There are many character variants for Chinese (Simplified/Traditional), Japanese (Kanji), Korean (Hanja) characters:

http://hkiug.ln.edu.hk/unicode/hkiug_tsvcc_table-UnicodeVersion-1.0.html

They do not necessarily have a one to one relationship. I'm trying to accurately portray old materials, books, publications from the olden days, but still allow people to search via the standard keyboard entries.

If someone types in 台灣, the results should contain 台灣, 臺灣, 台湾.

Would I be able to modify the Drupal search module so that the searching on variant can return results from another? Possibly something via Regular Expressions?

Bonus if it also works with search result highlighting.

Comments

Anonymous’s picture

I've put the character variants into an table so a combination can be created based on a user's query. Is there anyway I can run a combination function and then pass an "OR" or use regular expression brackets [] into the regular drupal search function?

alexii99’s picture

Hi PeiPei,

I would like to know more about your solution years ago, and also any updated solution for this?

Thanks!

Anonymous’s picture

I never found a solution, I did post the question to D.tw here: http://drupaltaiwan.org/forum/20110317/4991 It's above my skillset unfortunately, though I've been meaning to play around with it.

alexii99’s picture

Hi Pei Pei,

Thanks for your reply.
I have tried this one http://drupal.org/project/ccsearch, but it is only for drupal 6.
My drupal skill is not good, after I apply the module and its dependence , the search doesn't work either.
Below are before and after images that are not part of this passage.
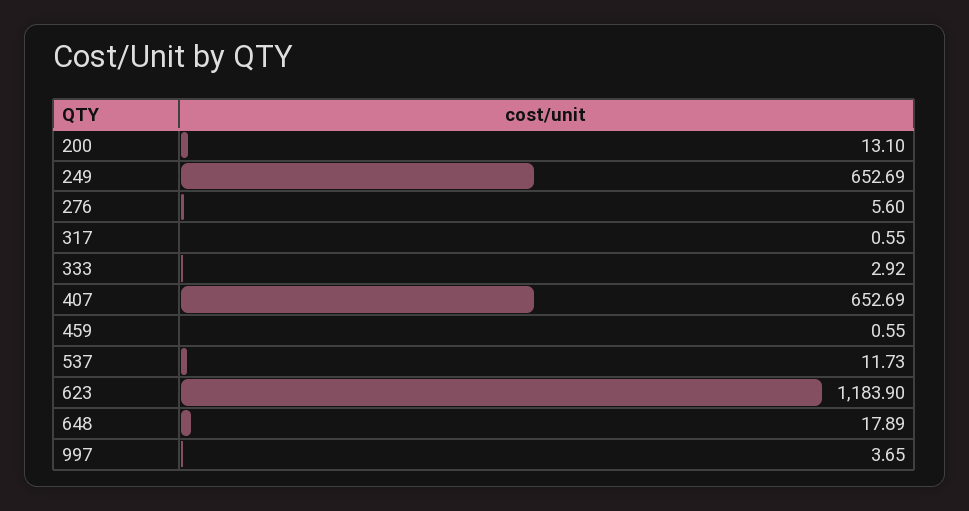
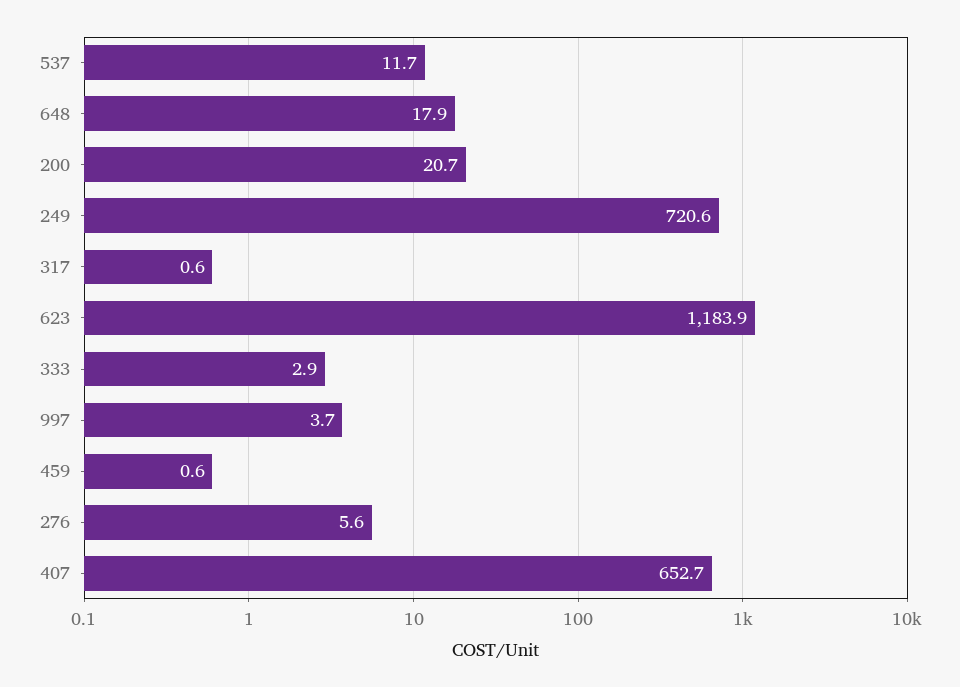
  {
-   "200": 13.1,
+   "200": 20.7,
-   "249": 652.69,
+   "249": 720.6,
    "276": 5.6,
    "317": 0.55,
    "333": 2.92,
    "407": 652.69,
    "459": 0.55,
    "537": 11.73,
    "623": 1183.9,
    "648": 17.89,
    "997": 3.65
  }

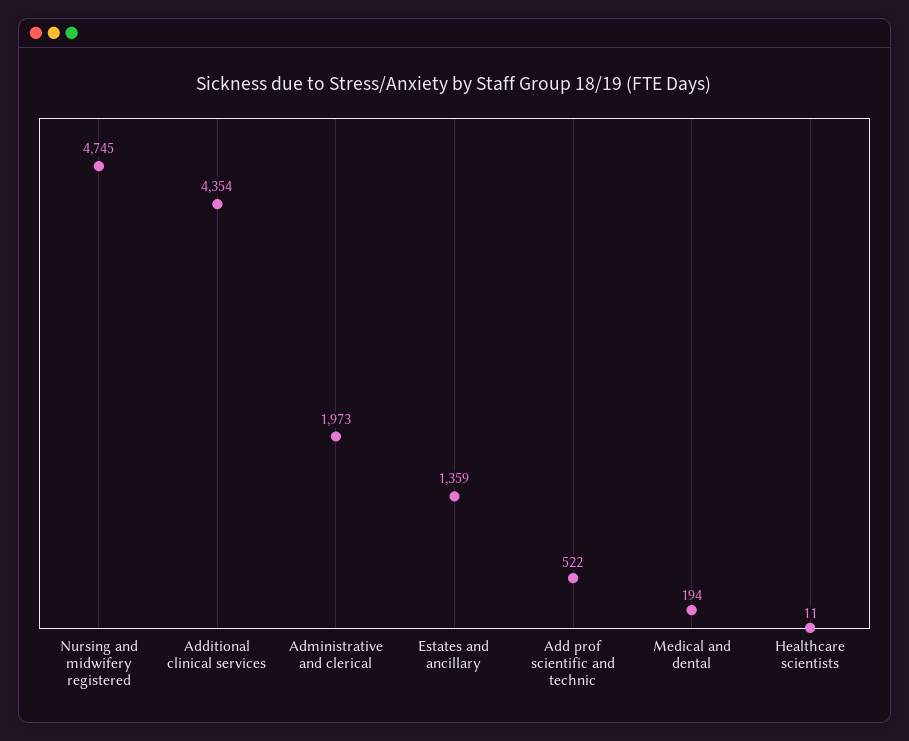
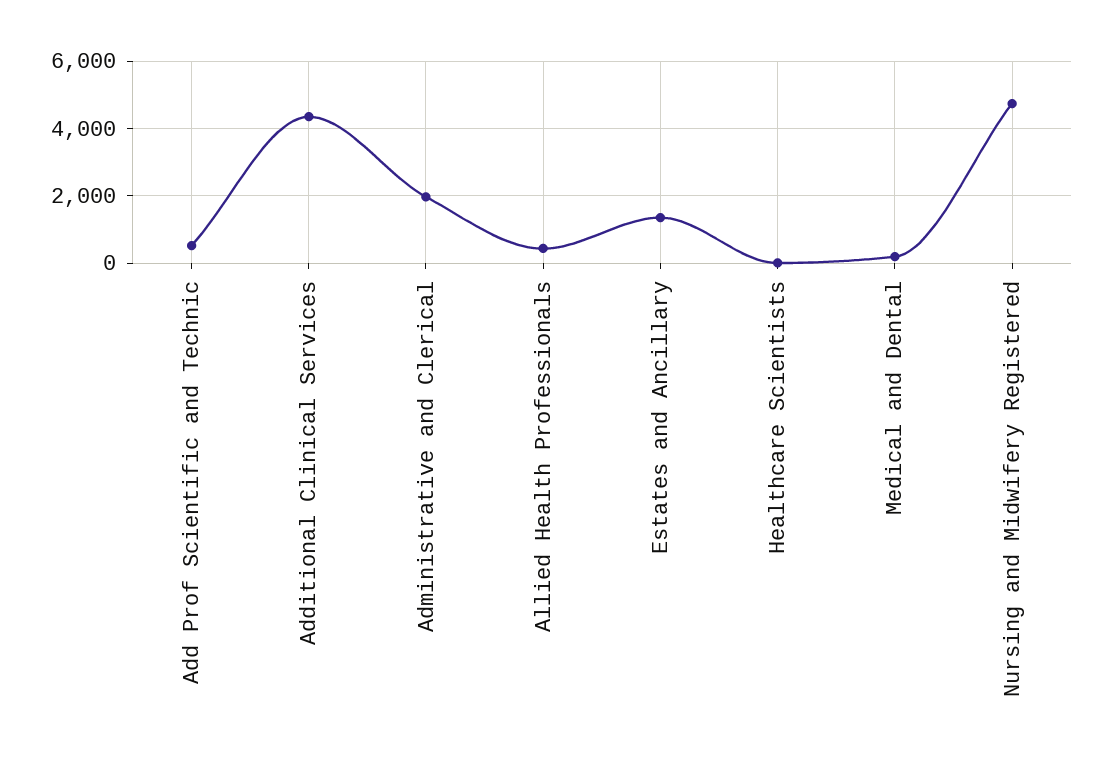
  {
    "Nursing and midwifery registered": 4745,
    "Additional clinical services": 4354,
    "Administrative and clerical": 1973,
    "Estates and ancillary": 1359,
    "Add prof scientific and technic": 522,
    "Medical and dental": 194,
-   "Healthcare scientists": 11
+   "Healthcare scientists": 11,
+   "Allied Health Professionals": 400
  }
Too bad...

nancydru’s picture

Has anyone looke at this page in IE8? The characters don't render. They are fine in FF.

Anonymous’s picture

They should look fine in Unicode UTF-8. I'm looking at it in IE9.

Still interested if anyone's got a solution for this problem. :)

nancydru’s picture

Below IE 9, one needed to install special graphics software (from MS). It's included in IE9.

alexii99’s picture

Good to re-activate this post and hope something good happen!